**Problem details**. The reply should contain all the data below, repeated exactly, and none of the images.

[Structured diff data]
..........

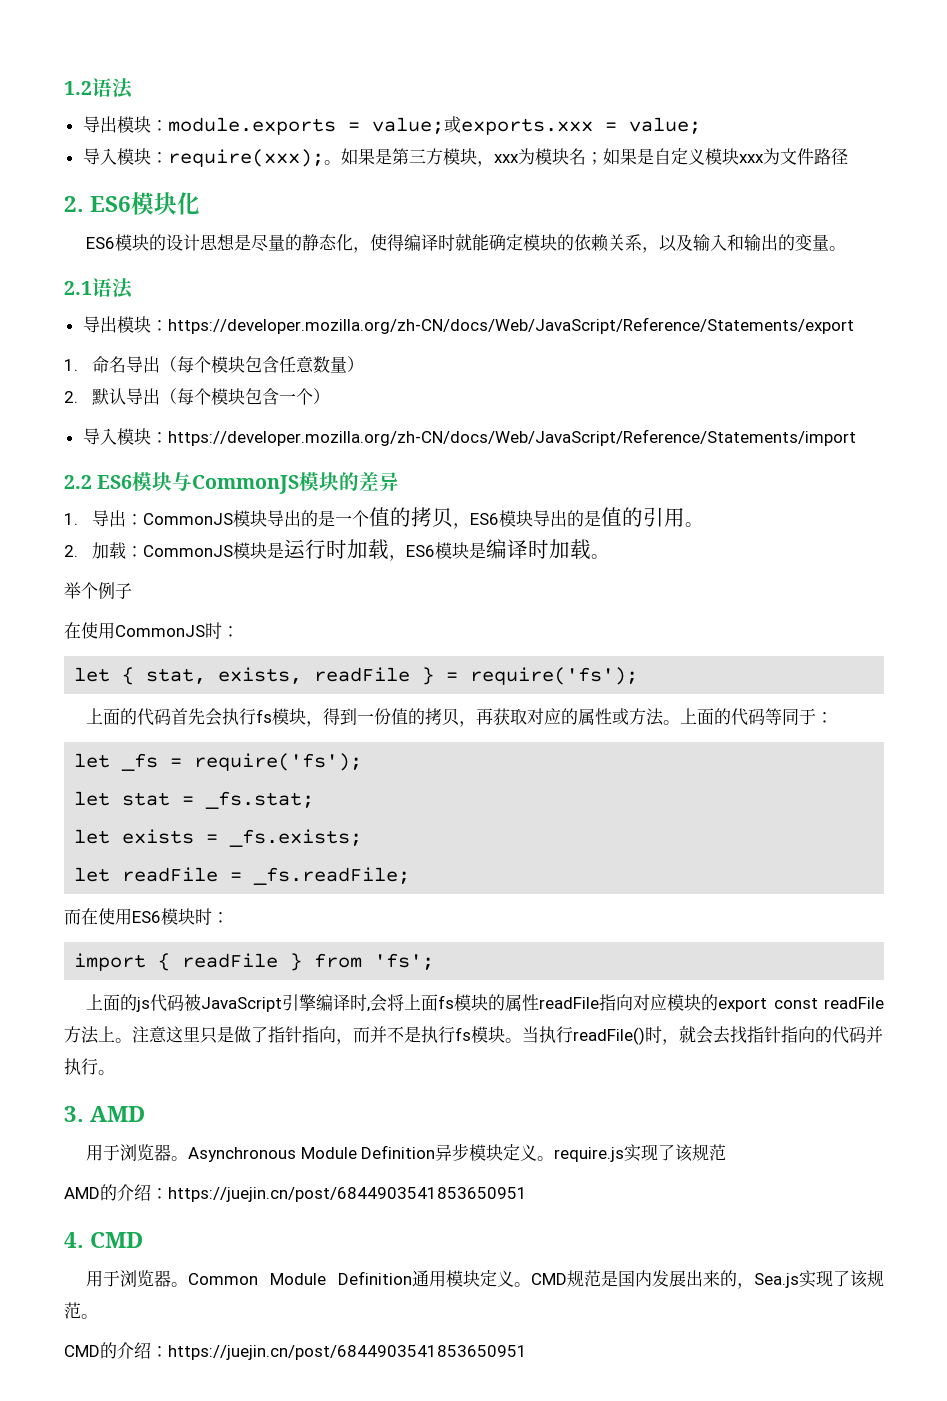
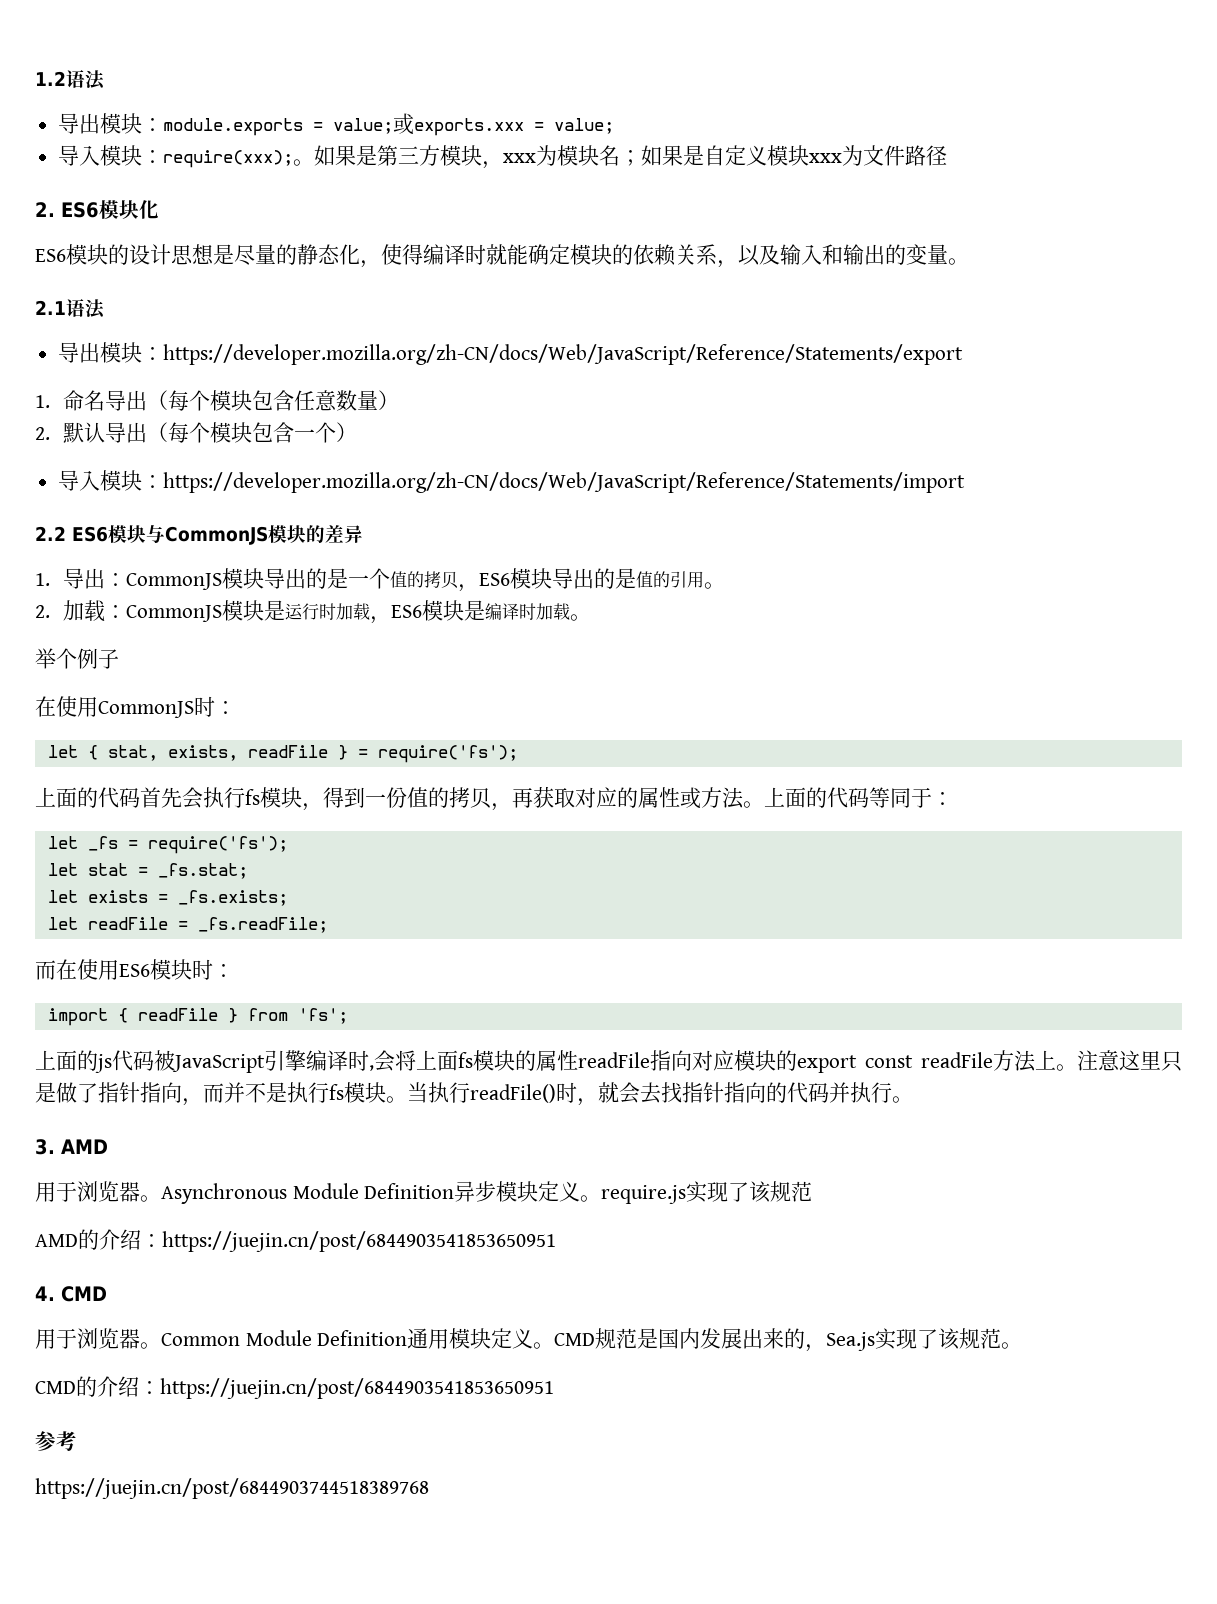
(527, 1352) none -> [35,1431,77,1451] [35,1478,429,1499] // 参考 // https://juejin.cn/post/6844903744518389768

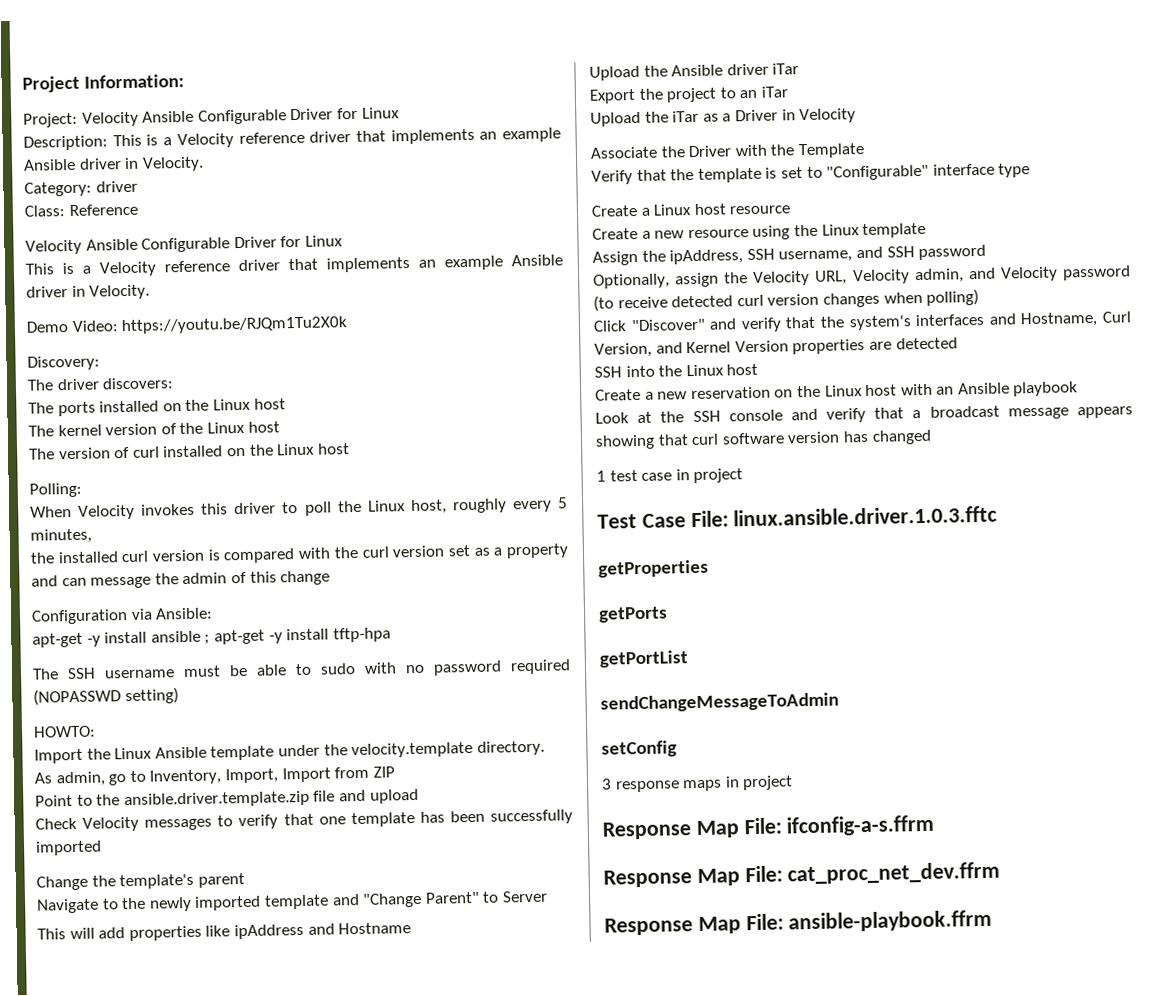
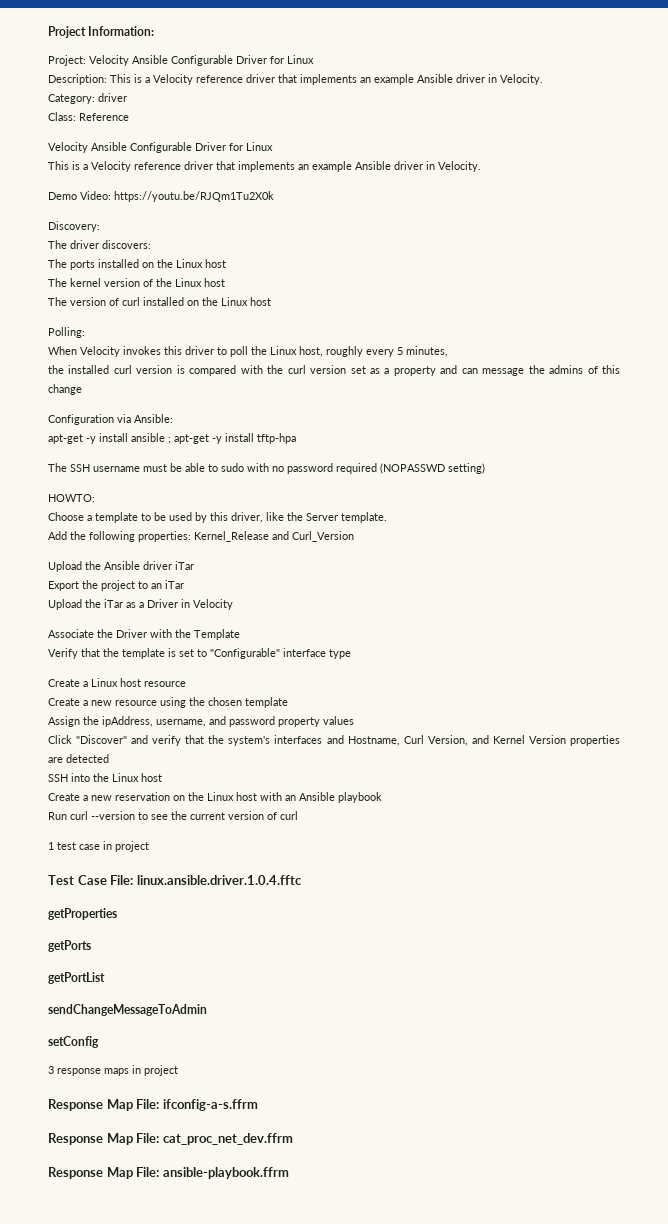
[182,572,228,585] admin -> [549,365,584,374] admins
[34,740,545,764] [34,766,395,787] [35,788,419,809] [35,809,574,832] [35,840,102,856] [36,873,245,891] [36,890,548,914] [37,922,412,942] Import the Linux Ansible template under the velocity.template directory. // As admin, go to Inventory, Import, Import from ZIP // Point to the ansible.driver.template.zip file and upload // Check Velocity messages to verify that one template has been successfully imported // Change the template's parent // Navigate to the newly imported template and "Change Parent" to Server // This will add properties like ipAddress and Hostname -> [48,512,387,523] [48,531,354,542] Choose a template to be used by this driver, like the Server template. // Add the following properties: Kernel_Release and Curl_Version
[821,224,860,236] Linux -> [208,697,242,706] chosen
[746,248,775,261] SSH -> (153, 721) none
[886,244,987,261] [593,265,1131,289] [593,288,980,312] SSH password // Optionally, assign the Velocity URL, Velocity admin, and Velocity password (to receive detected curl version changes when polling) -> [229,716,354,727] password property values
[595,405,1133,424] [595,429,932,450] Look at the SSH console and verify that a broadcast message appears showing that curl software version has changed -> [48,811,298,820] Run curl --version to see the current version of curl
[733,505,998,527] linux.ansible.driver.1.0.3.fftc -> [136,875,302,885] linux.ansible.driver.1.0.4.fftc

..........

**Expected answer**.
(527, 1352) none -> [35,1431,77,1451] [35,1478,429,1499] // 参考 // https://juejin.cn/post/6844903744518389768

[182,572,228,585] admin -> [549,365,584,374] admins
[34,740,545,764] [34,766,395,787] [35,788,419,809] [35,809,574,832] [35,840,102,856] [36,873,245,891] [36,890,548,914] [37,922,412,942] Import the Linux Ansible template under the velocity.template directory. // As admin, go to Inventory, Import, Import from ZIP // Point to the ansible.driver.template.zip file and upload // Check Velocity messages to verify that one template has been successfully imported // Change the template's parent // Navigate to the newly imported template and "Change Parent" to Server // This will add properties like ipAddress and Hostname -> [48,512,387,523] [48,531,354,542] Choose a template to be used by this driver, like the Server template. // Add the following properties: Kernel_Release and Curl_Version
[821,224,860,236] Linux -> [208,697,242,706] chosen
[746,248,775,261] SSH -> (153, 721) none
[886,244,987,261] [593,265,1131,289] [593,288,980,312] SSH password // Optionally, assign the Velocity URL, Velocity admin, and Velocity password (to receive detected curl version changes when polling) -> [229,716,354,727] password property values
[595,405,1133,424] [595,429,932,450] Look at the SSH console and verify that a broadcast message appears showing that curl software version has changed -> [48,811,298,820] Run curl --version to see the current version of curl
[733,505,998,527] linux.ansible.driver.1.0.3.fftc -> [136,875,302,885] linux.ansible.driver.1.0.4.fftc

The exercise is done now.